Task objective - Reproduce verbatim the lines of the records from the line containing "right knee: (602, 610, -14)" through the line containing "left shoulder: (776, 440, -3)", including both of those lines, and nothing else.

Given data -
---

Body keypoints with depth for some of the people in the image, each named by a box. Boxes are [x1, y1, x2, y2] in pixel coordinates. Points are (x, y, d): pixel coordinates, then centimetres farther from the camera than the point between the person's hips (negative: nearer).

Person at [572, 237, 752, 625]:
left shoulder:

---

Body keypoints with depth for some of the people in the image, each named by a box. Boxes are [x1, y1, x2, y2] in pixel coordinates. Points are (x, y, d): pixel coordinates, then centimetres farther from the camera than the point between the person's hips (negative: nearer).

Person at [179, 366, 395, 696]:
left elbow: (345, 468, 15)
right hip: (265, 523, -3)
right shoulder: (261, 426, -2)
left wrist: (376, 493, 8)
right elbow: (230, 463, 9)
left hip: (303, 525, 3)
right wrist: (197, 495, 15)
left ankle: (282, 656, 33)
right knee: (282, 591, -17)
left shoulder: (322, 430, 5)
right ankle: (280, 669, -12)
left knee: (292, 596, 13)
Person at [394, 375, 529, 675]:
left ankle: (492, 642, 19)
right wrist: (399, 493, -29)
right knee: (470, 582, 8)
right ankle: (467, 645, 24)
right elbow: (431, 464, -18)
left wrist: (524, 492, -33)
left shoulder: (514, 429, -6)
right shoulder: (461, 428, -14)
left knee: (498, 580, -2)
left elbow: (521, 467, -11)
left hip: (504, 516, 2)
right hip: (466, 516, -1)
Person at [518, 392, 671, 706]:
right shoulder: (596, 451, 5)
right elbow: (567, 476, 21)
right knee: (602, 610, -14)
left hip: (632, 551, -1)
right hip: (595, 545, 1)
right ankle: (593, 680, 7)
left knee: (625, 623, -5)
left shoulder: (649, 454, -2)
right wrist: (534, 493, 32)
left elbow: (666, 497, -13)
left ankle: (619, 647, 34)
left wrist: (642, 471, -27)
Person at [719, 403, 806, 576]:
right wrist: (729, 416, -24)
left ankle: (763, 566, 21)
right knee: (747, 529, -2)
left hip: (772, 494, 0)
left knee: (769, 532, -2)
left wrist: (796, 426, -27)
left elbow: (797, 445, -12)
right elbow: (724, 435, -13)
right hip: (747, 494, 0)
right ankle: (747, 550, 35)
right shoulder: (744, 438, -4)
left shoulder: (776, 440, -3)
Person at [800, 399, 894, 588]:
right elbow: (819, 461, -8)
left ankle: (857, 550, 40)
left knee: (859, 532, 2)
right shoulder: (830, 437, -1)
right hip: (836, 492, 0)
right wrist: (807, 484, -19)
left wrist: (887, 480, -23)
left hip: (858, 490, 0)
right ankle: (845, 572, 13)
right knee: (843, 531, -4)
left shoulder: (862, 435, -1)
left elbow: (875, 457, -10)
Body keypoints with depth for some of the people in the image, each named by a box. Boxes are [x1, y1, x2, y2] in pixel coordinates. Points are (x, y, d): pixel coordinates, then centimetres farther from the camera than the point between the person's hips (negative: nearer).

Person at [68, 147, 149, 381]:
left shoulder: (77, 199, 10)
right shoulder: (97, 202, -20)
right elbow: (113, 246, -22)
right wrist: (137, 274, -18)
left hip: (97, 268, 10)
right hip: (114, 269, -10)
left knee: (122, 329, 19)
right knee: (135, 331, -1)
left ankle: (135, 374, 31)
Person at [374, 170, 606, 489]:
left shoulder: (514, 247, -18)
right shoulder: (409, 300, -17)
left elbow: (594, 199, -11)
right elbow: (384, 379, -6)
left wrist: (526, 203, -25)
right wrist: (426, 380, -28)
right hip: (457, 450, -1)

---

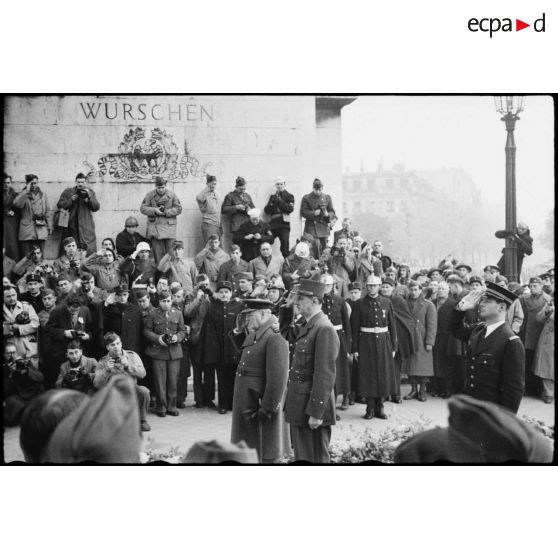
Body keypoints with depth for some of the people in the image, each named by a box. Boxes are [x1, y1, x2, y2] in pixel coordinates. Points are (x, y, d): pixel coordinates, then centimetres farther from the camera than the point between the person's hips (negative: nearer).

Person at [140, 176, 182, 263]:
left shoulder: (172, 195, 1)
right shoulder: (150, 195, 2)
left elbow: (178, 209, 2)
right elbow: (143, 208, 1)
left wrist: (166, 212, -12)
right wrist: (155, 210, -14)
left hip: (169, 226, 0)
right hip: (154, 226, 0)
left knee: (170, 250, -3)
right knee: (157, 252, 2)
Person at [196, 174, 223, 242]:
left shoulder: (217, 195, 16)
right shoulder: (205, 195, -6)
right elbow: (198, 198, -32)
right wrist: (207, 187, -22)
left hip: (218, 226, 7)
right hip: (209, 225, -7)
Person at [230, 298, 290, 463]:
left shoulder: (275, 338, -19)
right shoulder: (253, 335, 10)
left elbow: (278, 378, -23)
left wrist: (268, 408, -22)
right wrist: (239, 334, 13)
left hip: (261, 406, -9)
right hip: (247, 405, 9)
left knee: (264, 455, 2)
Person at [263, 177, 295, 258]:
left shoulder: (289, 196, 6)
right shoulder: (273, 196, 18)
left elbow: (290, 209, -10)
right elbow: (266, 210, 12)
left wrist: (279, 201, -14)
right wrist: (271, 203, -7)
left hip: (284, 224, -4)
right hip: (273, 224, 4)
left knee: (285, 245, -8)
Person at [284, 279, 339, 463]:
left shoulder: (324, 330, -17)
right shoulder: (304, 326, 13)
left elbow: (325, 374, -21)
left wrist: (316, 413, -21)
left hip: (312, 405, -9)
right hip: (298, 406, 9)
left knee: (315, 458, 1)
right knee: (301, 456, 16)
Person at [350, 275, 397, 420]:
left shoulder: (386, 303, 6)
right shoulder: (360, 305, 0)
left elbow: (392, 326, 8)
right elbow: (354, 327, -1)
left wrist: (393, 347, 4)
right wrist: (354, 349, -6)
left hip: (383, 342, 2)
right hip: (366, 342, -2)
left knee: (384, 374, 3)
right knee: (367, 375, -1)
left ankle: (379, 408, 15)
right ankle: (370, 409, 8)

---

The completed task -
right knee: (602, 610, -14)
left hip: (632, 551, -1)
right hip: (595, 545, 1)
right ankle: (593, 680, 7)
left knee: (625, 623, -5)
left shoulder: (649, 454, -2)
right wrist: (534, 493, 32)
left elbow: (666, 497, -13)
left ankle: (619, 647, 34)
left wrist: (642, 471, -27)
Person at [719, 403, 806, 576]:
right wrist: (729, 416, -24)
left ankle: (763, 566, 21)
right knee: (747, 529, -2)
left hip: (772, 494, 0)
left knee: (769, 532, -2)
left wrist: (796, 426, -27)
left elbow: (797, 445, -12)
right elbow: (724, 435, -13)
right hip: (747, 494, 0)
right ankle: (747, 550, 35)
right shoulder: (744, 438, -4)
left shoulder: (776, 440, -3)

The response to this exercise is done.